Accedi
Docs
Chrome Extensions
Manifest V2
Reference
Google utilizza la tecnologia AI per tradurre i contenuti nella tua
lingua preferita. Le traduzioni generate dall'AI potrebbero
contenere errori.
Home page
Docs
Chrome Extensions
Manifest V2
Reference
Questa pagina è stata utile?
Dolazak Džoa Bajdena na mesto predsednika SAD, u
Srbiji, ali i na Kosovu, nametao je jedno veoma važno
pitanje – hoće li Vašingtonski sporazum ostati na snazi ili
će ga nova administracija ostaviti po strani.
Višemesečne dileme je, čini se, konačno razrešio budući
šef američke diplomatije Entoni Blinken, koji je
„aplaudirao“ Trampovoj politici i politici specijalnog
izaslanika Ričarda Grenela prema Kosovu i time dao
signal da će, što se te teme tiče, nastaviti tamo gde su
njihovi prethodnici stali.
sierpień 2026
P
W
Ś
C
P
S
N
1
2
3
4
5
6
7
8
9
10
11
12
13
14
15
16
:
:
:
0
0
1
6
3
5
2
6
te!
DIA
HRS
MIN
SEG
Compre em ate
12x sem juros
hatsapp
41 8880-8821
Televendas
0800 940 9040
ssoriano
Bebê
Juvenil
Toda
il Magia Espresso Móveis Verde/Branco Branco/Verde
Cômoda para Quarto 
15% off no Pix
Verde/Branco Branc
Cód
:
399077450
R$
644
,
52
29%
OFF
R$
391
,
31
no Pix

--

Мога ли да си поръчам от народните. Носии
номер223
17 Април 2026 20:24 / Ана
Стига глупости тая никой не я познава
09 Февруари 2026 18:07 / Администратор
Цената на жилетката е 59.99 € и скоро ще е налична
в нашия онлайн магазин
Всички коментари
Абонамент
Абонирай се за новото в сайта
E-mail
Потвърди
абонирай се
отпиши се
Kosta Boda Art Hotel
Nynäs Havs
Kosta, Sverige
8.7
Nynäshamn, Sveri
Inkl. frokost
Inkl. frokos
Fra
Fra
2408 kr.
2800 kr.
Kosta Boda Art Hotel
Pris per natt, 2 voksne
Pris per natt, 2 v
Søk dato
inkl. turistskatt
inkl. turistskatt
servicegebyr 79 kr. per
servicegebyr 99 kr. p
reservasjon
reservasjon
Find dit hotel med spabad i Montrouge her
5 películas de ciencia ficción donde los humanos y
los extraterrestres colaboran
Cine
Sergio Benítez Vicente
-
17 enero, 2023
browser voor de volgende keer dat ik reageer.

...

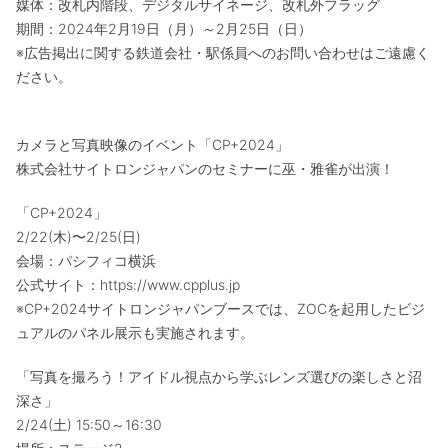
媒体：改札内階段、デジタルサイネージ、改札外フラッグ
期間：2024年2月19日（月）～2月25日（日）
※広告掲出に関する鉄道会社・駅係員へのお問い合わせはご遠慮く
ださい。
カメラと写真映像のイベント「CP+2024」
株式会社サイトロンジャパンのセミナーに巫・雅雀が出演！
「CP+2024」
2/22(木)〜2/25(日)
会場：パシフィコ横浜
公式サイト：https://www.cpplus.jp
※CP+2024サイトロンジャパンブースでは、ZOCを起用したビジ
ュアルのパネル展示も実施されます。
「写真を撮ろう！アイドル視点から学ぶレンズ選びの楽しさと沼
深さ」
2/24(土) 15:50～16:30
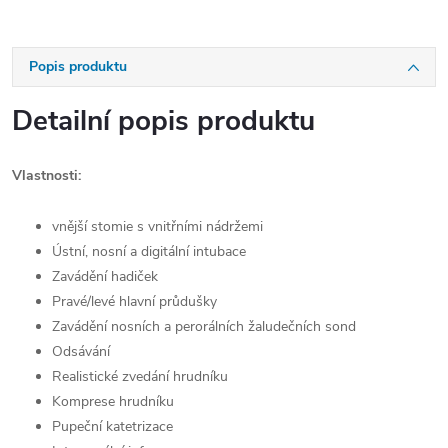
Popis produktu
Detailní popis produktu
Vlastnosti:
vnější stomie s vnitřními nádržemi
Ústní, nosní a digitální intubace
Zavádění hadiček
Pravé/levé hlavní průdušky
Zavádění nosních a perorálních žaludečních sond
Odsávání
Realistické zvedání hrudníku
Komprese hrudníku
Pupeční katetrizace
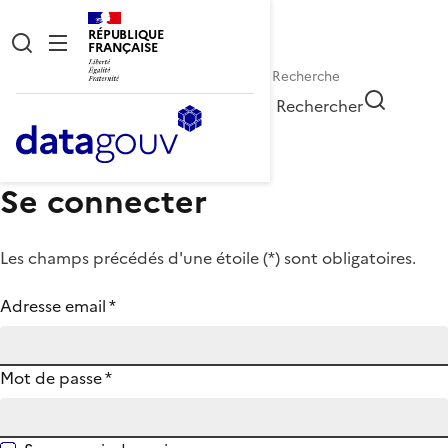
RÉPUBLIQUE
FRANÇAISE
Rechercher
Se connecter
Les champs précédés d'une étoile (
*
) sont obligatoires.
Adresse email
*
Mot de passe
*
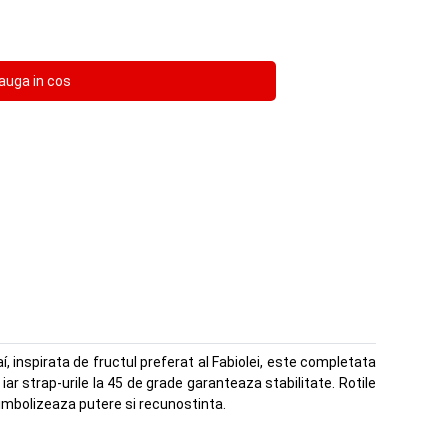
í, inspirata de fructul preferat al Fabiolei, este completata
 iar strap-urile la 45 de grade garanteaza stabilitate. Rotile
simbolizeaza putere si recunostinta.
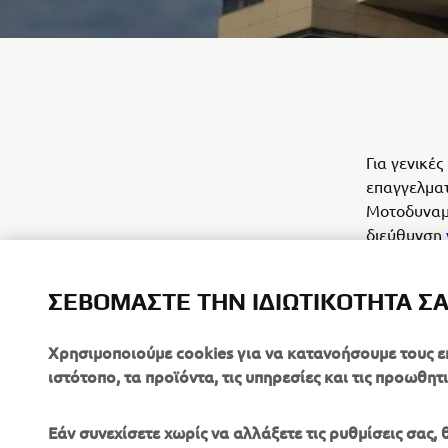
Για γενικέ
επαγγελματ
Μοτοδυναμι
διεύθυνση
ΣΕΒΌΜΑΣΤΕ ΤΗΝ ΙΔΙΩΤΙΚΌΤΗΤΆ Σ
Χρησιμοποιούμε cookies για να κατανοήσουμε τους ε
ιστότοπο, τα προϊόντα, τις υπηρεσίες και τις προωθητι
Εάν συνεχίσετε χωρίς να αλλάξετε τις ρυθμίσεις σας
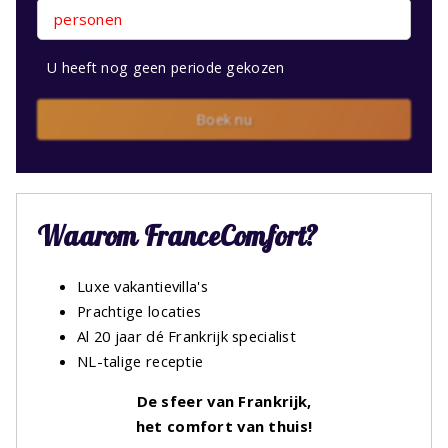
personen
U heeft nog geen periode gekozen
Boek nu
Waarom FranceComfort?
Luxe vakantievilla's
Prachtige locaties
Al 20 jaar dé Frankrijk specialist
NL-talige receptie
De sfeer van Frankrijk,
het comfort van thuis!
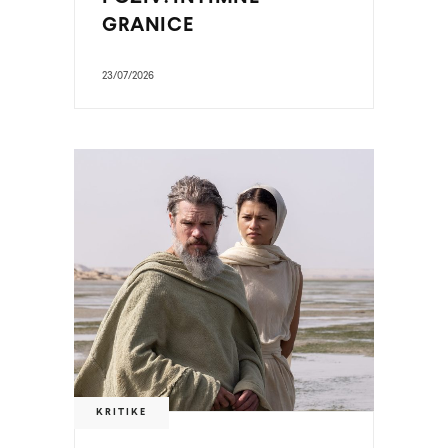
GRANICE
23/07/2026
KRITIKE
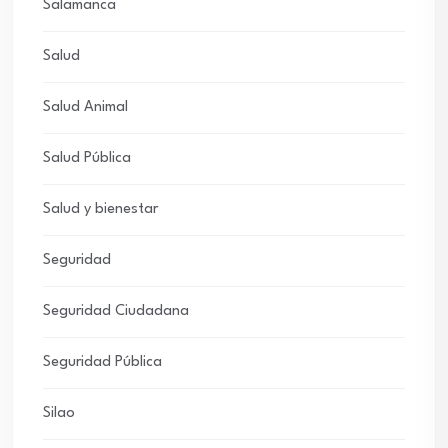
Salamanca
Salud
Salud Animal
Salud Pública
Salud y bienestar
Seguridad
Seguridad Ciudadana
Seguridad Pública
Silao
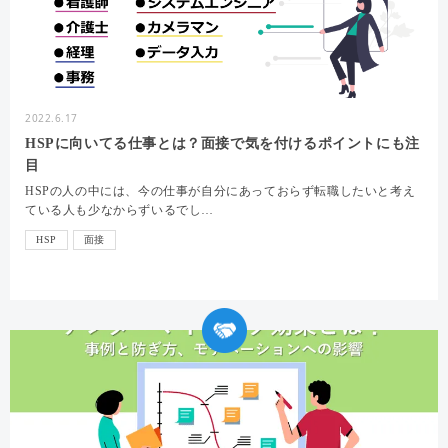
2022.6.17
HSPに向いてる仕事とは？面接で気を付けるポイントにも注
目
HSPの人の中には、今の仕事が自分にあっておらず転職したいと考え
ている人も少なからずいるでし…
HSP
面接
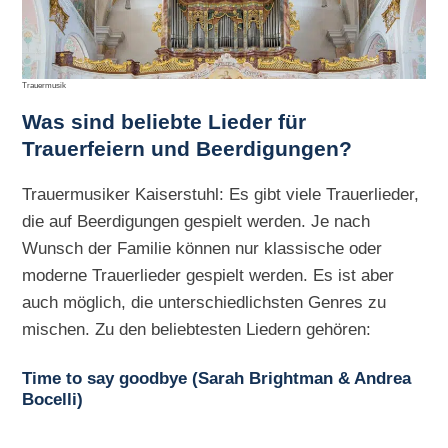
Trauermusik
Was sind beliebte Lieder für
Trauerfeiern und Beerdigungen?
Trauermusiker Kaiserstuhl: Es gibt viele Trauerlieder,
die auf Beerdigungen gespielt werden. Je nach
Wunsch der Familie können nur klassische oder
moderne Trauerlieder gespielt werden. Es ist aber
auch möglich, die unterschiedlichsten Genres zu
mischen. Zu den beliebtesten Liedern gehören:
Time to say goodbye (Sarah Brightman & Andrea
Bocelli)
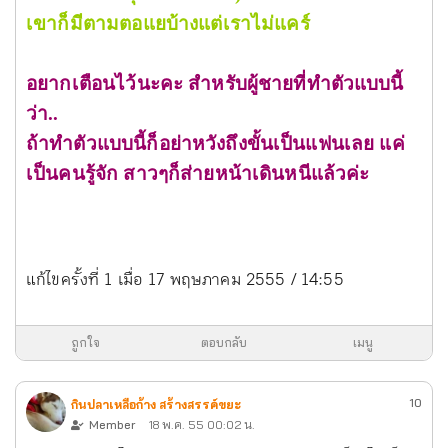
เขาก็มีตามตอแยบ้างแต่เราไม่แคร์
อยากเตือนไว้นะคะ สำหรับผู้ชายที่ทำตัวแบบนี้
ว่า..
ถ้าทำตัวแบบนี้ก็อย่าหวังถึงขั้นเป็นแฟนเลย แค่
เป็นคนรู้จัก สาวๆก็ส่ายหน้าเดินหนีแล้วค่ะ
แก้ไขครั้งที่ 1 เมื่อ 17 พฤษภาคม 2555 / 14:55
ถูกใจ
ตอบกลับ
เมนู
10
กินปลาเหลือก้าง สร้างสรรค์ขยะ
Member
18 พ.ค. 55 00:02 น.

YOUR GOAL:
What's needed is an exact copy of the lines above from the one with "Salud Pública" through the one with "auch möglich, die", both included; the pictures stay out.

TASK SOLUTION:
Salud Pública
Salud y bienestar
Seguridad
Seguridad Ciudadana
Seguridad Pública
Silao
2022.6.17
HSPに向いてる仕事とは？面接で気を付けるポイントにも注
目
HSPの人の中には、今の仕事が自分にあっておらず転職したいと考え
ている人も少なからずいるでし…
HSP
面接
Trauermusik
Was sind beliebte Lieder für
Trauerfeiern und Beerdigungen?
Trauermusiker Kaiserstuhl: Es gibt viele Trauerlieder,
die auf Beerdigungen gespielt werden. Je nach
Wunsch der Familie können nur klassische oder
moderne Trauerlieder gespielt werden. Es ist aber
auch möglich, die unterschiedlichsten Genres zu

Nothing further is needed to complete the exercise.